Exercise goal: Filter out all lines without the word "outer" from the data below, please, and copy the rest.
Input material START
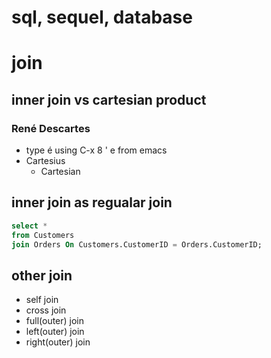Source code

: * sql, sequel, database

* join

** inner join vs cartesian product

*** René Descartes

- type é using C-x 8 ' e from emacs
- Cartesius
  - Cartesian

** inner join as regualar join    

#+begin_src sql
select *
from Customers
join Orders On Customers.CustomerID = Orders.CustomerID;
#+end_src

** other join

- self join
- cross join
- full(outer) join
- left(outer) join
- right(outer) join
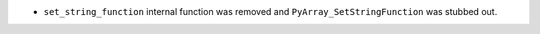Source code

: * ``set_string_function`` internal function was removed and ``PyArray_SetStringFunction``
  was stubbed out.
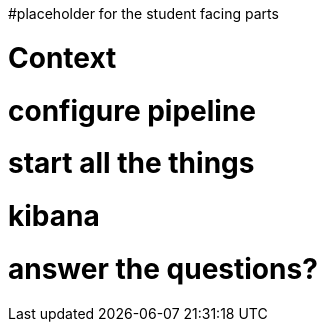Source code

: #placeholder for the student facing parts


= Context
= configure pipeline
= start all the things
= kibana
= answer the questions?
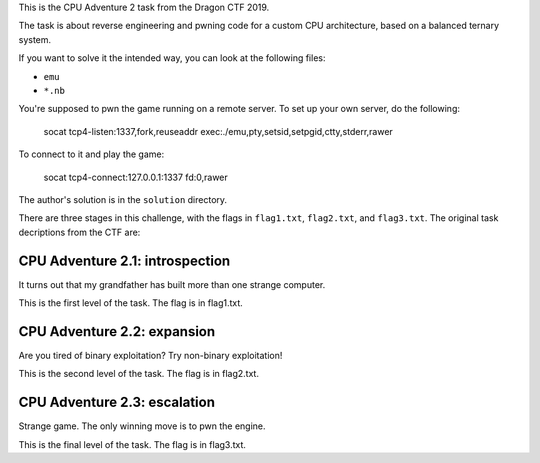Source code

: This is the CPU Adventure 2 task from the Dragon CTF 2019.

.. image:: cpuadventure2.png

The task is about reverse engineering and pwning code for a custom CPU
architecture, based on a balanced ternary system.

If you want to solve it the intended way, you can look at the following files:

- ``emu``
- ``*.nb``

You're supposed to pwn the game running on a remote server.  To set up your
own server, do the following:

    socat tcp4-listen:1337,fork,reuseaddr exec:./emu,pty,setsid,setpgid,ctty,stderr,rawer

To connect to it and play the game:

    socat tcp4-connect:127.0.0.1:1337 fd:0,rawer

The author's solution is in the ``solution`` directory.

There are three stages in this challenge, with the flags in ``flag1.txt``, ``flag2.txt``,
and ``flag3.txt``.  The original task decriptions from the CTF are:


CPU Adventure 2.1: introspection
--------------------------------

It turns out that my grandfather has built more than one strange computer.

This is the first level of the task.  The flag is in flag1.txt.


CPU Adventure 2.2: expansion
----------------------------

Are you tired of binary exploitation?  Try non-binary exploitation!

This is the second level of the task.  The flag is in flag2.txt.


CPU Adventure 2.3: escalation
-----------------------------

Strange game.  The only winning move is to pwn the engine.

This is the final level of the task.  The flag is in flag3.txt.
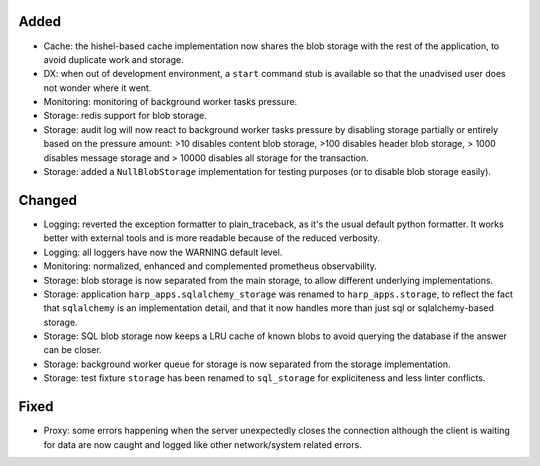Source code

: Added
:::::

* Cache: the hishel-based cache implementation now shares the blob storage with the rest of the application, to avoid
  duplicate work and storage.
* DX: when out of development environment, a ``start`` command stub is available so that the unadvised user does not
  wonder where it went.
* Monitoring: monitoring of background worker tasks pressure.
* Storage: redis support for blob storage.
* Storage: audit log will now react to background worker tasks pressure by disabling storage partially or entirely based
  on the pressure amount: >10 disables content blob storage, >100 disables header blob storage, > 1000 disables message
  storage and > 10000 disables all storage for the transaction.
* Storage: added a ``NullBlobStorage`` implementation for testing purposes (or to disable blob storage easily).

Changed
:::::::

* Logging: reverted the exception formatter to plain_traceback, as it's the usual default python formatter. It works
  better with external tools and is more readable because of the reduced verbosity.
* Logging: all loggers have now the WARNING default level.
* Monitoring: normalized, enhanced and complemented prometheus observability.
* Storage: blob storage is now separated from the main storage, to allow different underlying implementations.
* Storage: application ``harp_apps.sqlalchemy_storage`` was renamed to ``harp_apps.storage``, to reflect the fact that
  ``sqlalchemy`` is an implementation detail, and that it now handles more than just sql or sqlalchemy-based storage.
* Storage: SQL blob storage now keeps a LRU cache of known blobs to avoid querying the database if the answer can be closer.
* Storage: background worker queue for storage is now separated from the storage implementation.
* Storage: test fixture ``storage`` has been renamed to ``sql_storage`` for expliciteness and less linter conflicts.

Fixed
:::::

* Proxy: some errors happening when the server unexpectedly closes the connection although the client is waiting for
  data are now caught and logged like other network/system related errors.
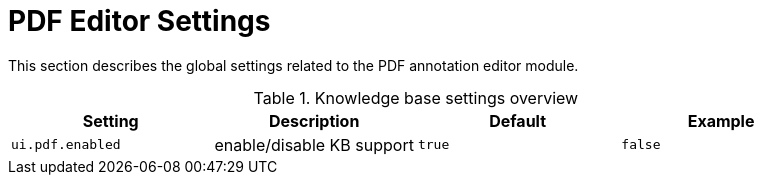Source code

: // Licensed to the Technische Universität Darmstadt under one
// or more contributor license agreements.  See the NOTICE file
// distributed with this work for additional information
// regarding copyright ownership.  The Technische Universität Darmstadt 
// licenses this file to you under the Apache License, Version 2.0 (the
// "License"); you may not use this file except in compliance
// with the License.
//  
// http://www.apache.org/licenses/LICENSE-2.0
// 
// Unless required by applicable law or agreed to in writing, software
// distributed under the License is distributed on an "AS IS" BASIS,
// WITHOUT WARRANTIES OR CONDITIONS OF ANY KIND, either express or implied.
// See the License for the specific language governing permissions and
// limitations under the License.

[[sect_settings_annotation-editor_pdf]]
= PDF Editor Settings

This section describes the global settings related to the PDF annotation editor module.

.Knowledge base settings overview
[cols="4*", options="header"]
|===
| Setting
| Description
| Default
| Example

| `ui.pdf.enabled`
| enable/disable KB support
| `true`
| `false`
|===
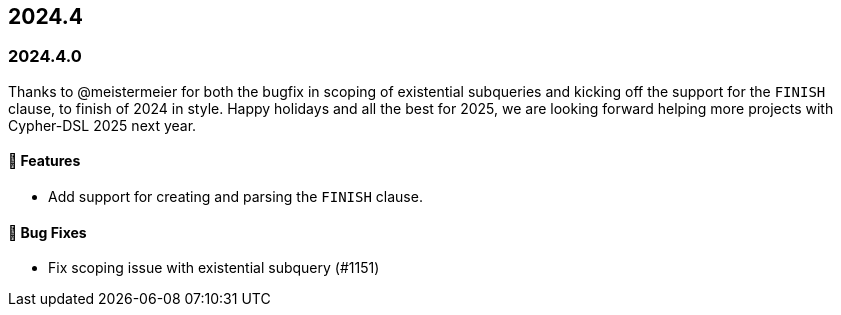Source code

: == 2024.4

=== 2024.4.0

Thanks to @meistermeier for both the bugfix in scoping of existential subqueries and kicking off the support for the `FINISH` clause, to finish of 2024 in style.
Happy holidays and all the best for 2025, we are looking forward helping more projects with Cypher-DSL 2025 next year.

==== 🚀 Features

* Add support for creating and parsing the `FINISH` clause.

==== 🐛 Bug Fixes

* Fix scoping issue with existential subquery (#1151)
Input material END
Answer for this exercise:
- full(outer) join
- left(outer) join
- right(outer) join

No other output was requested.